WORK ORDER | Only these lines of the data below are wanted: the one with "до симфонічних поем", the one with "Důležité upozornění nebo", and any lines between them, each repeated exactly.

GIVEN RECORDS |

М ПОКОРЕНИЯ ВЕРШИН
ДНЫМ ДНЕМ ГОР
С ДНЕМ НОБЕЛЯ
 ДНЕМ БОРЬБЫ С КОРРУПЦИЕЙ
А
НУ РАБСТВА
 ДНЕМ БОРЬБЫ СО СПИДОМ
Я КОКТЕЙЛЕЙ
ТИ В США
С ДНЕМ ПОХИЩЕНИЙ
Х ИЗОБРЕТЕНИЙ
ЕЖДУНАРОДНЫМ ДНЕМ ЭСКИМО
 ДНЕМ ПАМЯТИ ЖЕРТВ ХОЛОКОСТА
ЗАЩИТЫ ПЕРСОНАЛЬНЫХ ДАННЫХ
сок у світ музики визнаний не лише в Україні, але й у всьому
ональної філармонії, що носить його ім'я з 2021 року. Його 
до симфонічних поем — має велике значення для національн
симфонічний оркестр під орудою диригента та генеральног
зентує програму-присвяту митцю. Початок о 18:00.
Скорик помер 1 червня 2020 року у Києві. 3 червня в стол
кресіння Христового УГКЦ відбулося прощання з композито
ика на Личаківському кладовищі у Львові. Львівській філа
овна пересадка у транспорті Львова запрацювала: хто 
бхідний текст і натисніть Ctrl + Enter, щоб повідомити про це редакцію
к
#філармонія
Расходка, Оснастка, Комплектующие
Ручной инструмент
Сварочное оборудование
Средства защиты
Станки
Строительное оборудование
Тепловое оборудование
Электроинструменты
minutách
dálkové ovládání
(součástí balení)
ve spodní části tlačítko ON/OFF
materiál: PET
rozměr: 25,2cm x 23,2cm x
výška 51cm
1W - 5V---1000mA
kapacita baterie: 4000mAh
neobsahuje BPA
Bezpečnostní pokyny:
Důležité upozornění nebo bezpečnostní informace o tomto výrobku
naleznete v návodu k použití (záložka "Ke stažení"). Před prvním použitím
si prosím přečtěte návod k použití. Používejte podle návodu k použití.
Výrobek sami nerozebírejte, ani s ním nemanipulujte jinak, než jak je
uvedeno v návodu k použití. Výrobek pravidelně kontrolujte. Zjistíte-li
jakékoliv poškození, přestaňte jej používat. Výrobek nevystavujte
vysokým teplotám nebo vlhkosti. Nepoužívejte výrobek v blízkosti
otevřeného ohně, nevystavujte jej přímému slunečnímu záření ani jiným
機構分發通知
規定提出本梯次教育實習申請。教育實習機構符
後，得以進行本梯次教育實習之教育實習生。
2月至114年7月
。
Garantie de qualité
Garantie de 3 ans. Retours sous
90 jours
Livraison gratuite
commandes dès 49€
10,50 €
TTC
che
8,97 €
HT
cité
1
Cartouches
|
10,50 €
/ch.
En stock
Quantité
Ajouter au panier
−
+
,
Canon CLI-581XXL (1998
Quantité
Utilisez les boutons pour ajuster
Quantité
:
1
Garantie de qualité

EXERCISE RESULT |
до симфонічних поем — має велике значення для національн
симфонічний оркестр під орудою диригента та генеральног
зентує програму-присвяту митцю. Початок о 18:00.
Скорик помер 1 червня 2020 року у Києві. 3 червня в стол
кресіння Христового УГКЦ відбулося прощання з композито
ика на Личаківському кладовищі у Львові. Львівській філа
овна пересадка у транспорті Львова запрацювала: хто 
бхідний текст і натисніть Ctrl + Enter, щоб повідомити про це редакцію
к
#філармонія
Расходка, Оснастка, Комплектующие
Ручной инструмент
Сварочное оборудование
Средства защиты
Станки
Строительное оборудование
Тепловое оборудование
Электроинструменты
minutách
dálkové ovládání
(součástí balení)
ve spodní části tlačítko ON/OFF
materiál: PET
rozměr: 25,2cm x 23,2cm x
výška 51cm
1W - 5V---1000mA
kapacita baterie: 4000mAh
neobsahuje BPA
Bezpečnostní pokyny:
Důležité upozornění nebo bezpečnostní informace o tomto výrobku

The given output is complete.